For the calculation of the $$n$$-th power of a complex number expressed in trigonometric form let's see what the expression will be. We consider the product of $$n$$ complex numbers in trigonometric form:
$$$\big( |z|\cdot[\cos(\alpha)+i \cdot\sin(\alpha)] \big)^n=$$$
$$$= \big( |z|\cdot[\cos(\alpha)+i \cdot\sin(\alpha)] \big) \stackrel{(n)}{\cdots} \big( |z|\cdot[\cos(\alpha)+i \cdot\sin(\alpha)] \big)=$$$
$$$=|z|^n \cdot[\cos(n\alpha)+i \cdot\sin(n\alpha)]$$$ This formula is the one that gives the n-th power of a complex number in trigonometric form and that was given by Moivre.
Let's see an example: $$$ \displaystyle \begin{array}{rl} \big( 5\cdot[\cos(60^\circ)+i \cdot\sin(60^\circ)] \big)^3 =& 5^3 \cdot[\cos(3\cdot60^\circ)+i \cdot\sin(3\cdot60^\circ)] \\ =& 125 \cdot[\cos(180^\circ)+i \cdot\sin(180^\circ)] \end{array} $$$
Once the exponentiation is done, we can study the roots.
Given a complex number, any other complex number that is raised to the n-th exponent which gives an equal result to this first one, is said to be its $$n$$-th root.
Let's see whether, given any complex number whose module and argument are given by $$R$$ and $$\phi$$ respectively, it always has $$n$$-th roots.
From the definition the condition so that $$|z|\cdot[\cos(\alpha)+i \cdot\sin(\alpha)]$$ is an $$n$$-th root, is: $$$ \big( |z|\cdot[\cos(\alpha)+i \cdot\sin(\alpha)] \big)^n = R\cdot [\cos(\phi)+i \cdot\sin(\phi)]$$$
The two numbers represented by the first and second member of this equality have to be equal, that is, they will have to have the same norm and its arguments will have to differ in a multiple of $$360^\circ$$:
$$$ |z|^n=R \quad \text{ and } \quad n\alpha=\phi+k\cdot 360^\circ$$$
The norm $$|z|$$ is perfectly determined by the first of these equations, since it has to be a positive number and with its $$n$$-th power equal to $$R$$, whereby we conclude that:
$$$|z|=\sqrt[n]{R}$$$ This way, $$|z|$$ is the arithmetic $$n$$-th root of $$R$$.

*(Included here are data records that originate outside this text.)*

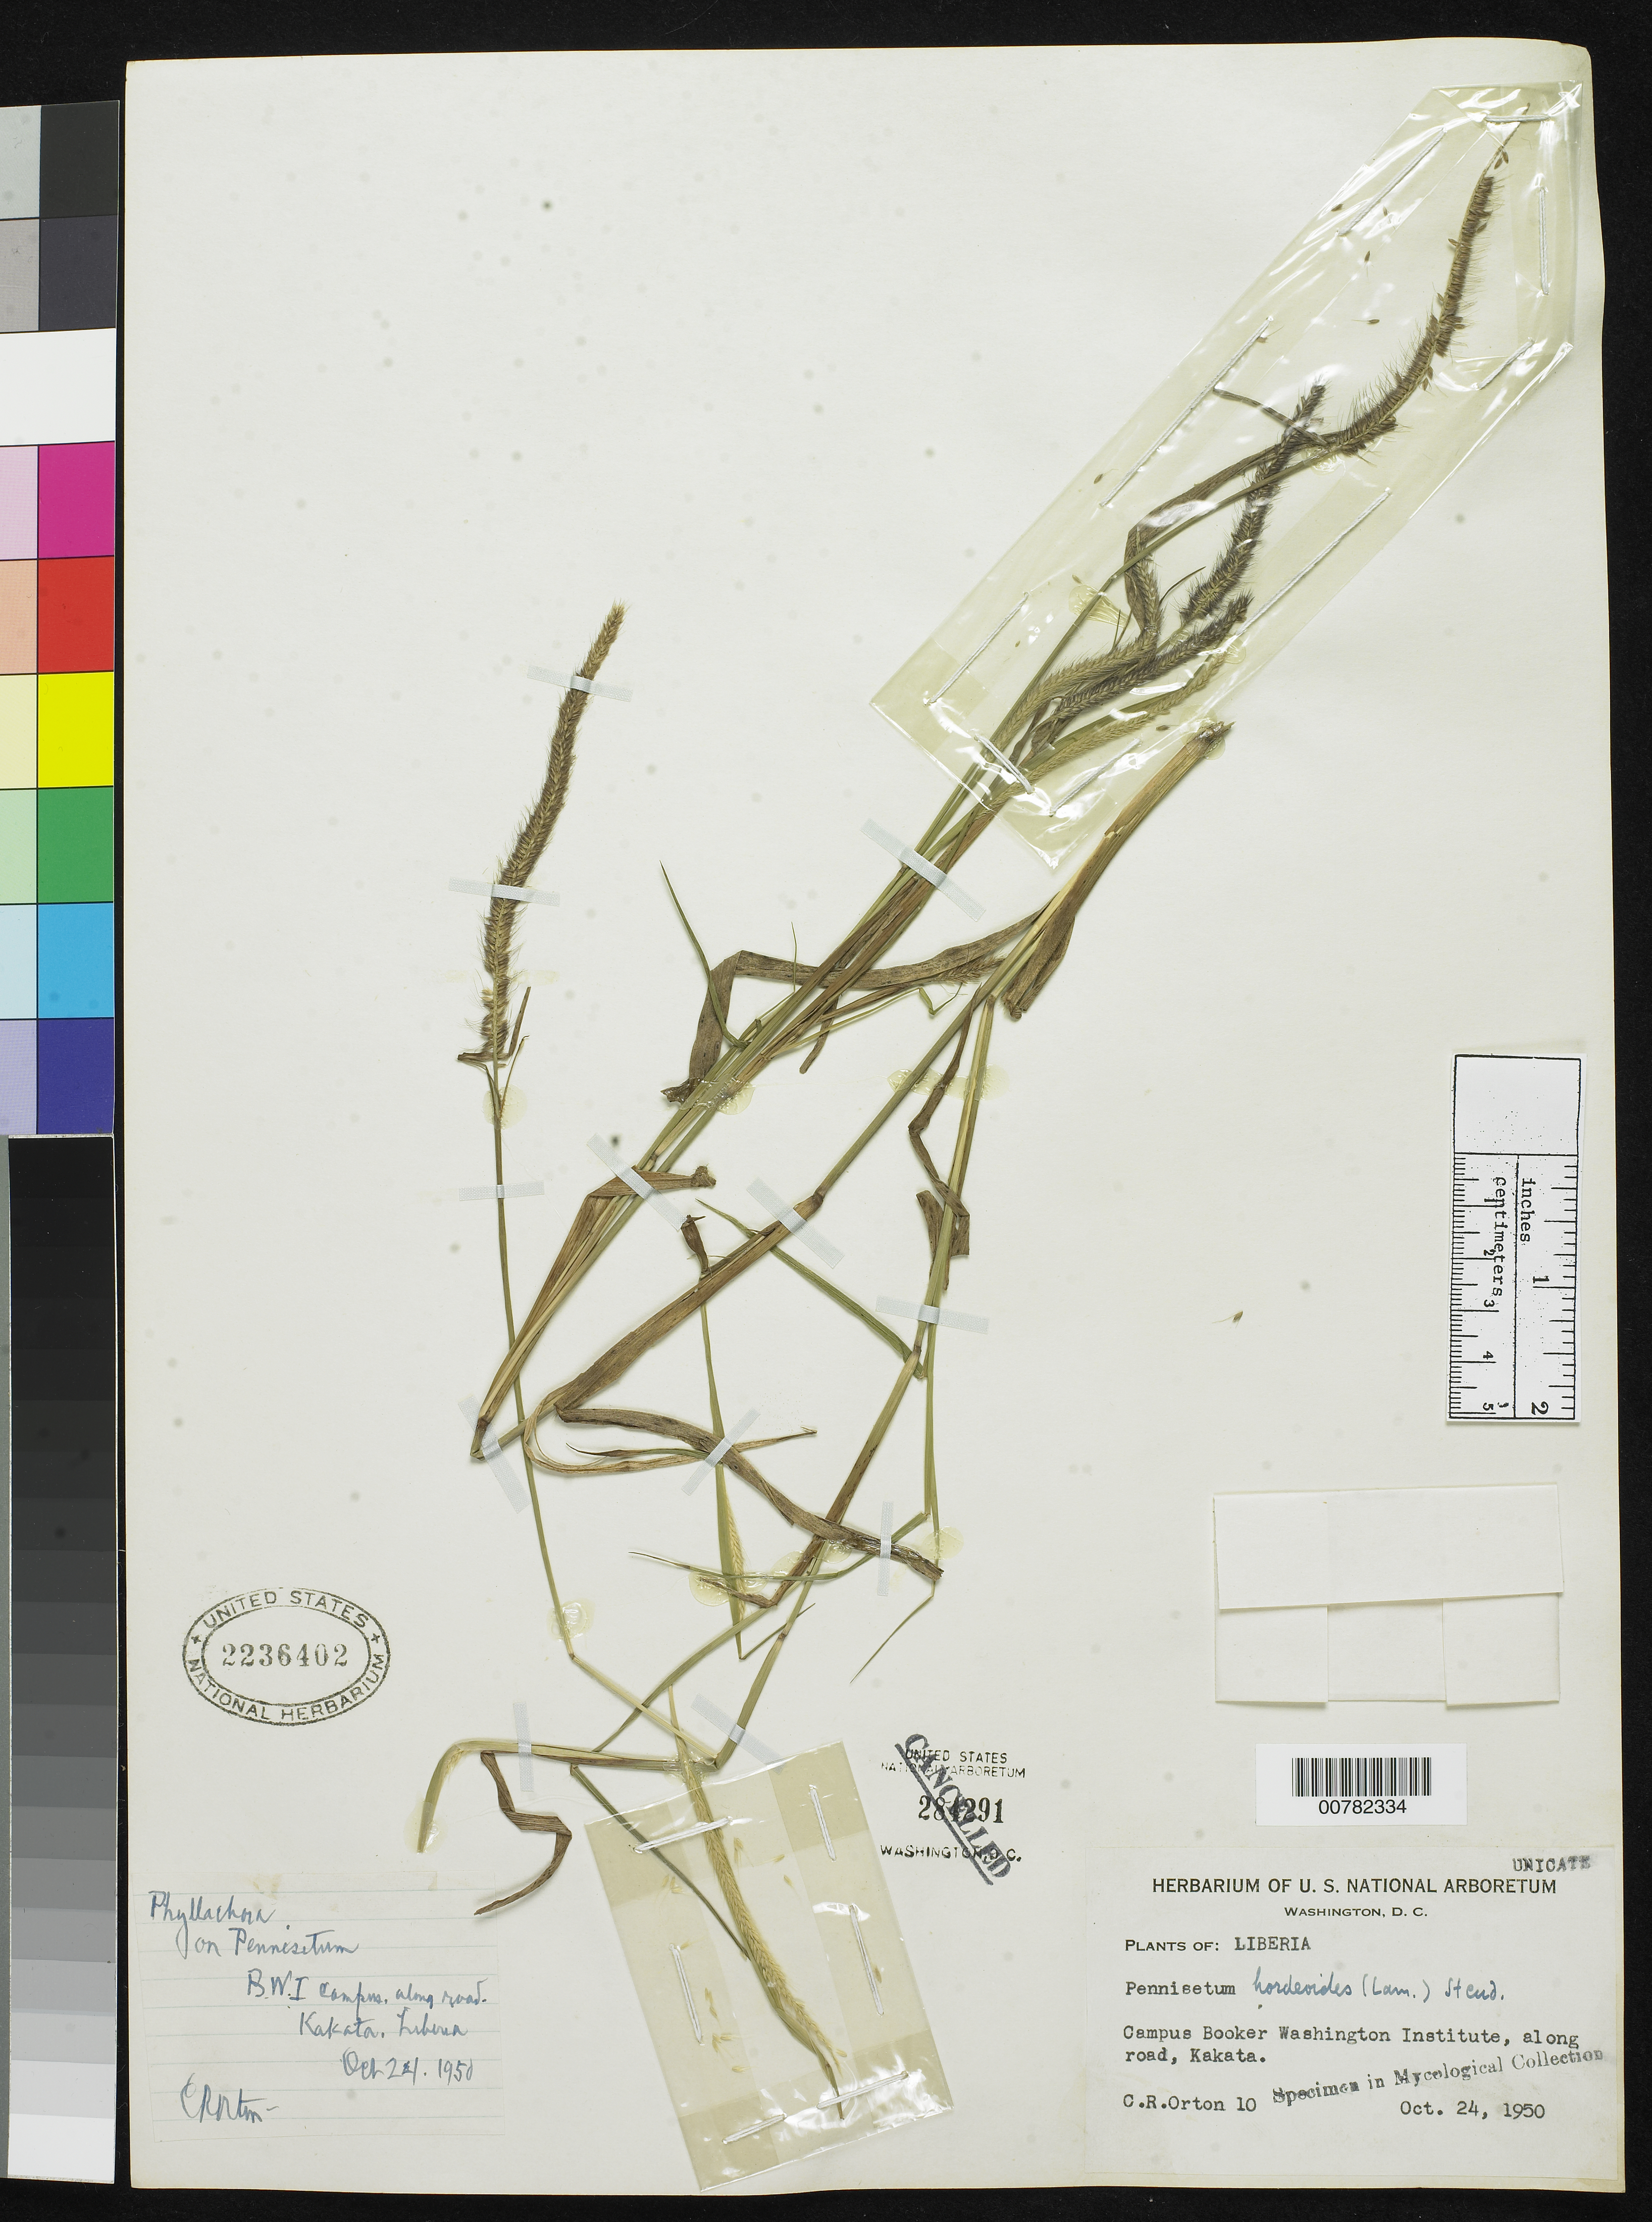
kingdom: Plantae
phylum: Tracheophyta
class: Liliopsida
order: Poales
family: Poaceae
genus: Pennisetum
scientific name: Pennisetum hordeoides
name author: (Lam.) Steud.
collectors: C. Orton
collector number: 10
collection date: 1950-10-24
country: Liberia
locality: Campus Booker Washington Institute along road, Kakata.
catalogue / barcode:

As for the argument $$\alpha$$, the second equation gives us: $$$\alpha=\dfrac{\phi}{n}+\dfrac{k\cdot 360^\circ}{n}$$$
At first sight it might seem that it has infinite values, but in fact, for $$k = 0$$ to $$k = n-1$$ we will obtain $$n$$ different arguments, and from that we will obtain the same complex numbers that we had already found.
In short, any non zero complex number $$R\cdot [\cos(\phi)+i \cdot\sin(\phi)]$$ has $$n$$ different $$n$$-th roots, which norm is the same for all, (it is equal to the arithmetic $$n$$-th root of the norm $$R$$) and which arguments (except for multiples of $$360^\circ$$) are:
$$$ \dfrac{\phi}{n}, \ \dfrac{\phi+360^\circ}{n}, \ \dfrac{\phi+2\cdot 360^\circ}{n}, \ \dfrac{\phi+3\cdot 360^\circ}{n}, \ \dots \ , \ \dfrac{\phi+(n-1)\cdot 360^\circ}{n}$$$
Let's calculate the fourth roots of: $$$4\cdot[\cos(60^\circ)+i \cdot\sin(60^\circ)]$$$ We look for $$$ |z|^4=4 \ \Rightarrow \ |z|=\sqrt[4]{4}=\sqrt{2}$$$ And the arguments will be: $$$ \dfrac{60^\circ}{4}, \ \dfrac{60^\circ+360^\circ}{4}, \ \dfrac{60^\circ+2\cdot 360^\circ}{4}, \ \dfrac{60^\circ+3\cdot 360^\circ}{4}$$$
As we can see this method is very similar to the one used with the polar form of the complex numbers.